--- Work task ---
Nothing but the pictures is dropped; write out all the remaining data below exactly.

--- Supplied data ---
↓

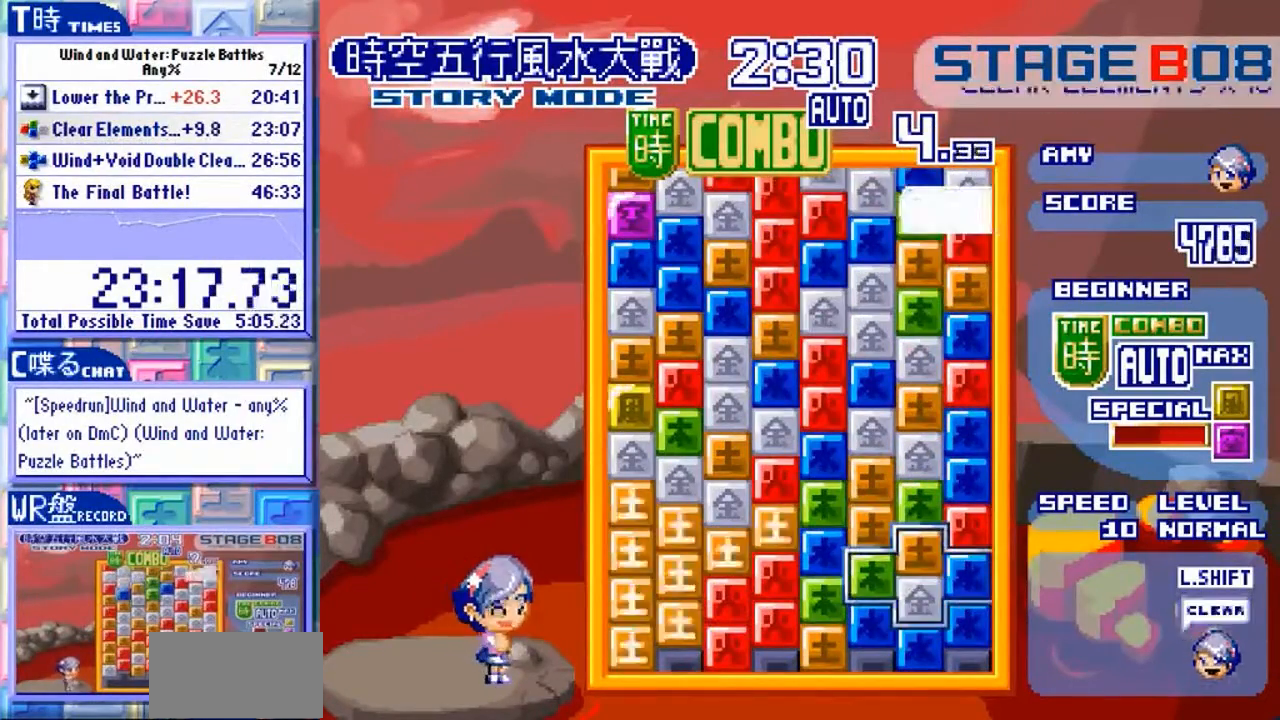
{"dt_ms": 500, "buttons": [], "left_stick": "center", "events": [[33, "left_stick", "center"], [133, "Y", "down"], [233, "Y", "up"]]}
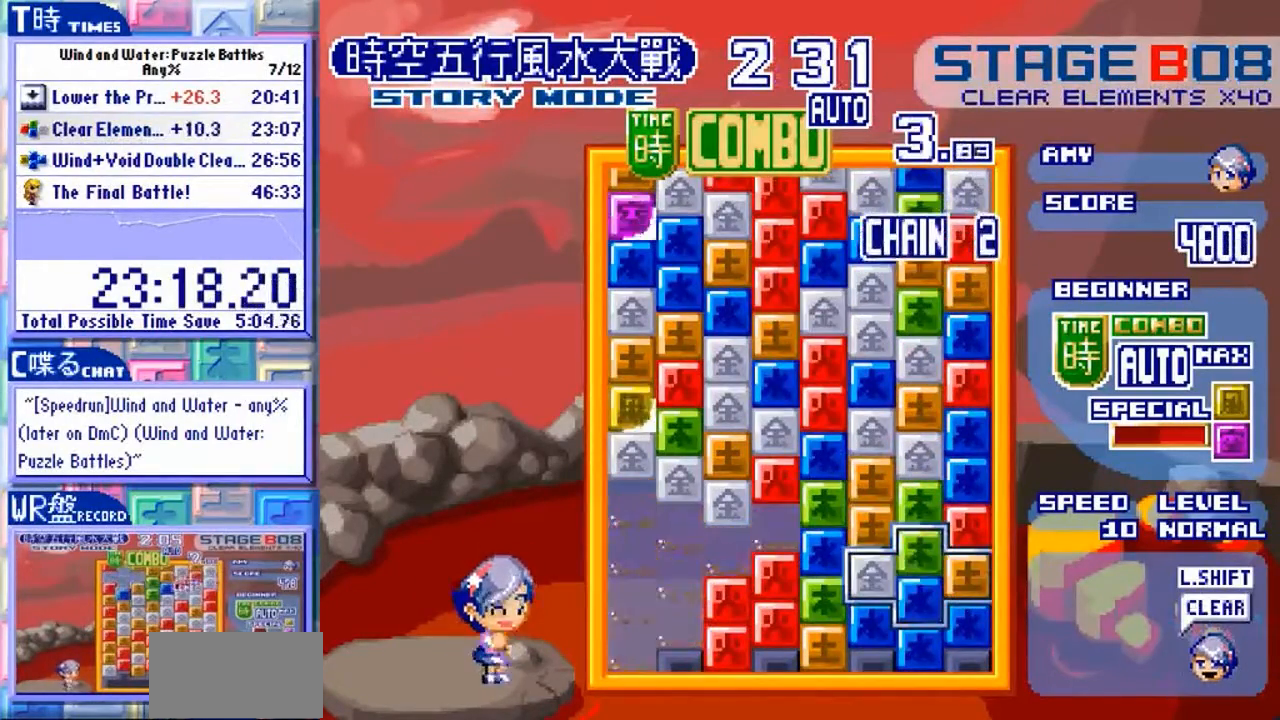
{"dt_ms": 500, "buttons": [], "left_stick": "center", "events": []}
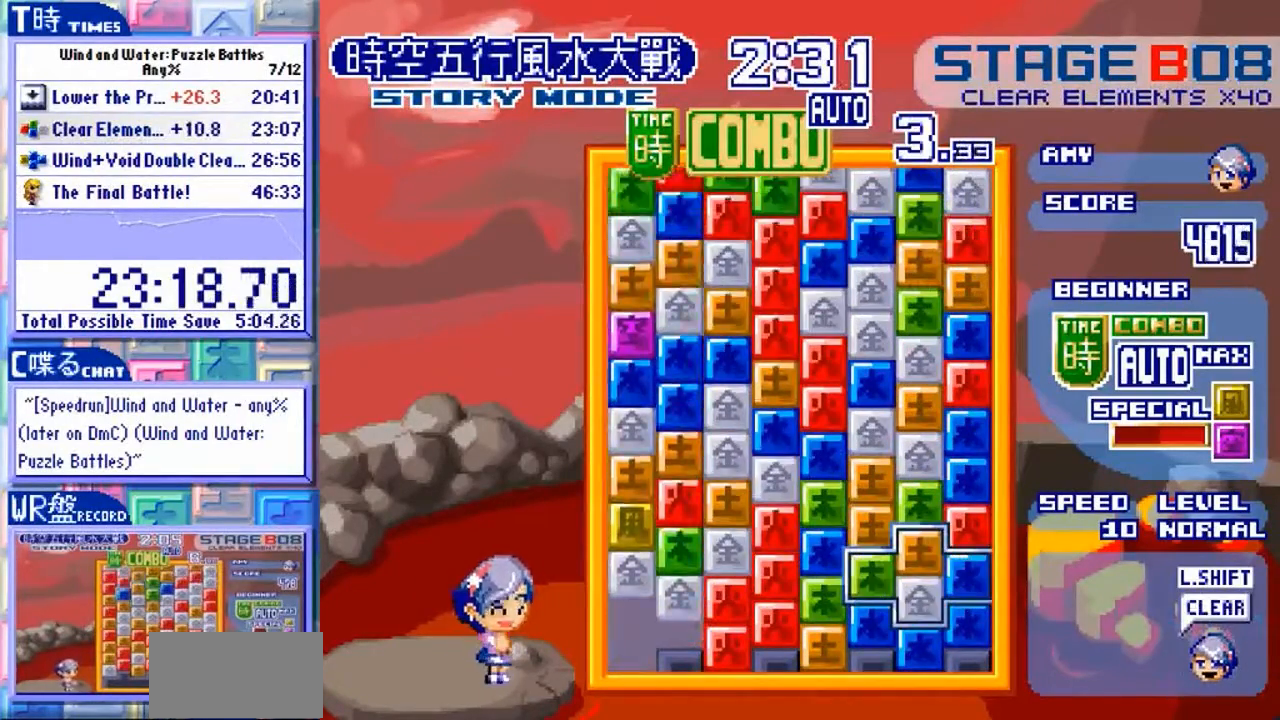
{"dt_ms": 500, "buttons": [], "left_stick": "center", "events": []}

↑

--- Solution to the problem ---
{"dt_ms": 500, "buttons": [], "left_stick": "center", "events": [[33, "left_stick", "center"], [133, "Y", "down"], [233, "Y", "up"]]}
{"dt_ms": 500, "buttons": [], "left_stick": "center", "events": []}
{"dt_ms": 500, "buttons": [], "left_stick": "center", "events": []}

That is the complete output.